REQUEST ->
Please restate, word for word, the lines below that begin at the one with "X146161000Y-96631000D01*" and end at the one with "X139065000Y-106553000D01*". Leave out all other lines.

___ EXERCISE DATA ___

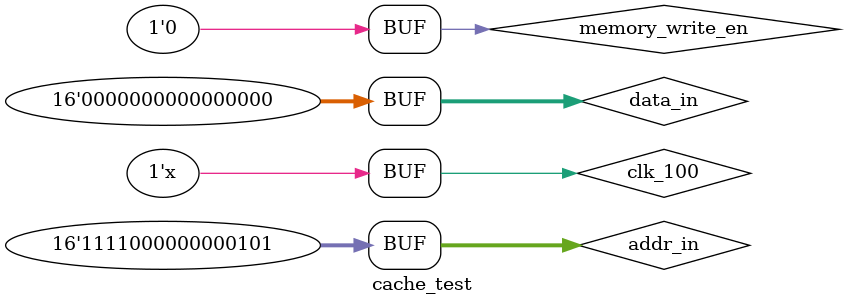
<source format=v>
`timescale 1ns / 1ps


module cache_test;

	// Inputs
	reg [15:0] data_in;
	reg [15:0] addr_in;
	reg memory_write_en;
	reg clk_100;

	// Outputs
	wire [15:0] data_out;
	wire [15:0] addr_out;
	wire hit;

	// Instantiate the Unit Under Test (UUT)
	cache uut (
		.data_in(data_in), 
		.data_out(data_out), 
		.addr_in(addr_in), 
		.addr_out(addr_out), 
		.hit(hit), 
		.memory_write_en(memory_write_en), 
		.clk_100(clk_100)
	);
	
	always begin
		#5 clk_100 = ~clk_100;
	
	end

	initial begin
		// Initialize Inputs
		data_in = 0;
		addr_in = 16'b11110000_000001_01;
		memory_write_en = 0;
		clk_100 = 0;

		// Wait 100 ns for global reset to finish
		#100;
        
		// Add stimulus here

	end
      
endmodule


</source>
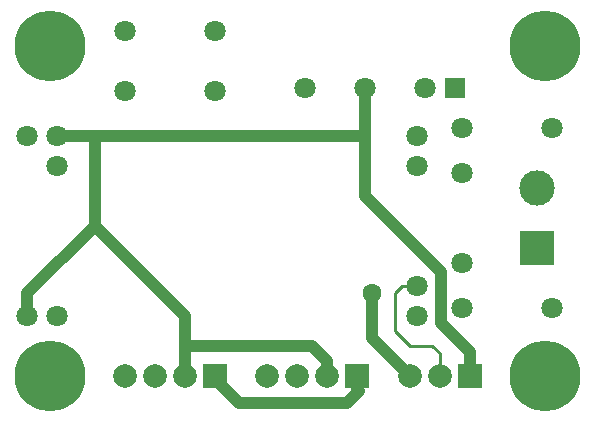
<source format=gbr>
G04 #@! TF.GenerationSoftware,KiCad,Pcbnew,(5.0.1-3-g963ef8bb5)*
G04 #@! TF.CreationDate,2019-06-08T18:57:16-07:00*
G04 #@! TF.ProjectId,board,626F6172642E6B696361645F70636200,rev?*
G04 #@! TF.SameCoordinates,Original*
G04 #@! TF.FileFunction,Copper,L2,Bot,Signal*
G04 #@! TF.FilePolarity,Positive*
%FSLAX46Y46*%
G04 Gerber Fmt 4.6, Leading zero omitted, Abs format (unit mm)*
G04 Created by KiCad (PCBNEW (5.0.1-3-g963ef8bb5)) date Saturday, June 08, 2019 at 06:57:16 PM*
%MOMM*%
%LPD*%
G01*
G04 APERTURE LIST*
G04 #@! TA.AperFunction,ComponentPad*
%ADD10C,1.800000*%
G04 #@! TD*
G04 #@! TA.AperFunction,ComponentPad*
%ADD11R,1.800000X1.800000*%
G04 #@! TD*
G04 #@! TA.AperFunction,ComponentPad*
%ADD12C,2.000000*%
G04 #@! TD*
G04 #@! TA.AperFunction,ComponentPad*
%ADD13R,2.000000X2.000000*%
G04 #@! TD*
G04 #@! TA.AperFunction,ComponentPad*
%ADD14R,3.000000X3.000000*%
G04 #@! TD*
G04 #@! TA.AperFunction,ComponentPad*
%ADD15C,3.000000*%
G04 #@! TD*
G04 #@! TA.AperFunction,ComponentPad*
%ADD16C,6.000000*%
G04 #@! TD*
G04 #@! TA.AperFunction,ViaPad*
%ADD17C,1.600000*%
G04 #@! TD*
G04 #@! TA.AperFunction,Conductor*
%ADD18C,1.016000*%
G04 #@! TD*
G04 #@! TA.AperFunction,Conductor*
%ADD19C,0.254000*%
G04 #@! TD*
G04 APERTURE END LIST*
D10*
G04 #@! TO.P,U2,4*
G04 #@! TO.N,Net-(D2-PadA)*
X134620000Y-81100000D03*
G04 #@! TO.P,U2,3*
G04 #@! TO.N,GND*
X139700000Y-81100000D03*
D11*
G04 #@! TO.P,U2,1*
G04 #@! TO.N,Net-(D1-PadK)*
X147320000Y-81100000D03*
D10*
G04 #@! TO.P,U2,2*
G04 #@! TO.N,Net-(J4-Pad1)*
X144780000Y-81100000D03*
G04 #@! TD*
G04 #@! TO.P,D1,K*
G04 #@! TO.N,Net-(D1-PadK)*
X147955000Y-84455000D03*
G04 #@! TO.P,D1,A*
G04 #@! TO.N,Net-(D1-PadA)*
X155575000Y-84455000D03*
G04 #@! TD*
G04 #@! TO.P,D2,K*
G04 #@! TO.N,Net-(D2-PadK)*
X119380000Y-76200000D03*
G04 #@! TO.P,D2,A*
G04 #@! TO.N,Net-(D2-PadA)*
X127000000Y-76200000D03*
G04 #@! TD*
G04 #@! TO.P,D3,K*
G04 #@! TO.N,Net-(D2-PadK)*
X119380000Y-81280000D03*
G04 #@! TO.P,D3,A*
G04 #@! TO.N,Net-(D3-PadA)*
X127000000Y-81280000D03*
G04 #@! TD*
D12*
G04 #@! TO.P,J1,4*
G04 #@! TO.N,/SERIAL_IN*
X119380000Y-105410000D03*
D13*
G04 #@! TO.P,J1,1*
G04 #@! TO.N,Net-(J1-Pad1)*
X127000000Y-105410000D03*
D12*
G04 #@! TO.P,J1,2*
G04 #@! TO.N,GND*
X124460000Y-105410000D03*
G04 #@! TO.P,J1,3*
G04 #@! TO.N,Net-(J1-Pad3)*
X121920000Y-105410000D03*
G04 #@! TD*
G04 #@! TO.P,J2,4*
G04 #@! TO.N,/SERIAL_IN*
X131445000Y-105410000D03*
D13*
G04 #@! TO.P,J2,1*
G04 #@! TO.N,Net-(J1-Pad1)*
X139065000Y-105410000D03*
D12*
G04 #@! TO.P,J2,2*
G04 #@! TO.N,GND*
X136525000Y-105410000D03*
G04 #@! TO.P,J2,3*
G04 #@! TO.N,Net-(J1-Pad3)*
X133985000Y-105410000D03*
G04 #@! TD*
D13*
G04 #@! TO.P,J3,1*
G04 #@! TO.N,GND*
X148590000Y-105410000D03*
D12*
G04 #@! TO.P,J3,2*
G04 #@! TO.N,/DATA*
X146050000Y-105410000D03*
G04 #@! TO.P,J3,3*
G04 #@! TO.N,Net-(D2-PadK)*
X143510000Y-105410000D03*
G04 #@! TD*
D14*
G04 #@! TO.P,J4,1*
G04 #@! TO.N,Net-(J4-Pad1)*
X154305000Y-94615000D03*
D15*
G04 #@! TO.P,J4,2*
G04 #@! TO.N,Net-(D1-PadA)*
X154305000Y-89535000D03*
G04 #@! TD*
D10*
G04 #@! TO.P,R1,1*
G04 #@! TO.N,/SERIAL_IN*
X155575000Y-99695000D03*
G04 #@! TO.P,R1,2*
G04 #@! TO.N,Net-(R1-Pad2)*
X147955000Y-99695000D03*
G04 #@! TD*
G04 #@! TO.P,R2,1*
G04 #@! TO.N,Net-(J4-Pad1)*
X147955000Y-95885000D03*
G04 #@! TO.P,R2,2*
G04 #@! TO.N,Net-(D1-PadK)*
X147955000Y-88265000D03*
G04 #@! TD*
G04 #@! TO.P,U1,19*
G04 #@! TO.N,N/C*
X144145000Y-87630000D03*
G04 #@! TO.P,U1,15*
G04 #@! TO.N,/DATA*
X144145000Y-97790000D03*
G04 #@! TO.P,U1,34*
G04 #@! TO.N,Net-(D3-PadA)*
X113665000Y-87630000D03*
G04 #@! TO.P,U1,32*
G04 #@! TO.N,GND*
X113665000Y-85090000D03*
G04 #@! TO.P,U1,33*
G04 #@! TO.N,Net-(D2-PadK)*
X111125000Y-85090000D03*
G04 #@! TO.P,U1,20*
G04 #@! TO.N,N/C*
X144145000Y-85090000D03*
G04 #@! TO.P,U1,14*
X144145000Y-100330000D03*
G04 #@! TO.P,U1,2*
G04 #@! TO.N,Net-(R1-Pad2)*
X113665000Y-100330000D03*
G04 #@! TO.P,U1,1*
G04 #@! TO.N,GND*
X111125000Y-100330000D03*
G04 #@! TD*
D16*
G04 #@! TO.P,H1,1*
G04 #@! TO.N,N/C*
X113030000Y-105410000D03*
G04 #@! TD*
G04 #@! TO.P,H2,1*
G04 #@! TO.N,N/C*
X113030000Y-77470000D03*
G04 #@! TD*
G04 #@! TO.P,H3,1*
G04 #@! TO.N,N/C*
X154940000Y-105410000D03*
G04 #@! TD*
G04 #@! TO.P,H4,1*
G04 #@! TO.N,N/C*
X154940000Y-77470000D03*
G04 #@! TD*
D17*
G04 #@! TO.N,Net-(D2-PadK)*
X140335000Y-98425000D03*
G04 #@! TD*
D18*
G04 #@! TO.N,GND*
X135255000Y-102870000D02*
X136525000Y-104140000D01*
X136525000Y-104140000D02*
X136525000Y-105410000D01*
X113665000Y-85090000D02*
X116840000Y-85090000D01*
X116840000Y-85090000D02*
X139700000Y-85090000D01*
X116840000Y-92710000D02*
X116840000Y-85090000D01*
X111125000Y-98425000D02*
X116840000Y-92710000D01*
X111125000Y-100330000D02*
X111125000Y-98425000D01*
X124460000Y-100330000D02*
X116840000Y-92710000D01*
X124460000Y-102870000D02*
X124460000Y-100330000D01*
X124460000Y-105410000D02*
X124460000Y-102870000D01*
X135255000Y-102870000D02*
X124460000Y-102870000D01*
X146161000Y-96631000D02*
X139700000Y-90170000D01*
X146161000Y-100965000D02*
X146161000Y-96631000D01*
X139700000Y-90170000D02*
X139700000Y-81100000D01*
X148590000Y-103394000D02*
X146161000Y-100965000D01*
X148590000Y-105410000D02*
X148590000Y-103394000D01*
G04 #@! TO.N,Net-(J1-Pad1)*
X139065000Y-106553000D02*
X139065000Y-105410000D01*
X129032000Y-107696000D02*
X138176000Y-107696000D01*
X127000000Y-105664000D02*
X129032000Y-107696000D01*
X139192000Y-106680000D02*
X139065000Y-106553000D01*
X138176000Y-107696000D02*
X139192000Y-106680000D01*
X127000000Y-105410000D02*
X127000000Y-105664000D01*
D19*
G04 #@! TO.N,/DATA*
X142240000Y-101600000D02*
X143510000Y-102870000D01*
X146050000Y-103505000D02*
X146050000Y-105410000D01*
X142872208Y-97790000D02*
X142240000Y-98422208D01*
X145415000Y-102870000D02*
X146050000Y-103505000D01*
X143510000Y-102870000D02*
X145415000Y-102870000D01*
X142240000Y-98422208D02*
X142240000Y-101600000D01*
X144145000Y-97790000D02*
X142872208Y-97790000D01*
D18*
G04 #@! TO.N,Net-(D2-PadK)*
X140335000Y-102235000D02*
X140335000Y-98425000D01*
X143510000Y-105410000D02*
X140335000Y-102235000D01*
G04 #@! TD*
M02*

</source>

___

TASK OUTPUT ->
X146161000Y-96631000D01*
X139700000Y-90170000D02*
X139700000Y-81100000D01*
X148590000Y-103394000D02*
X146161000Y-100965000D01*
X148590000Y-105410000D02*
X148590000Y-103394000D01*
G04 #@! TO.N,Net-(J1-Pad1)*
X139065000Y-106553000D02*
X139065000Y-105410000D01*
X129032000Y-107696000D02*
X138176000Y-107696000D01*
X127000000Y-105664000D02*
X129032000Y-107696000D01*
X139192000Y-106680000D02*
X139065000Y-106553000D01*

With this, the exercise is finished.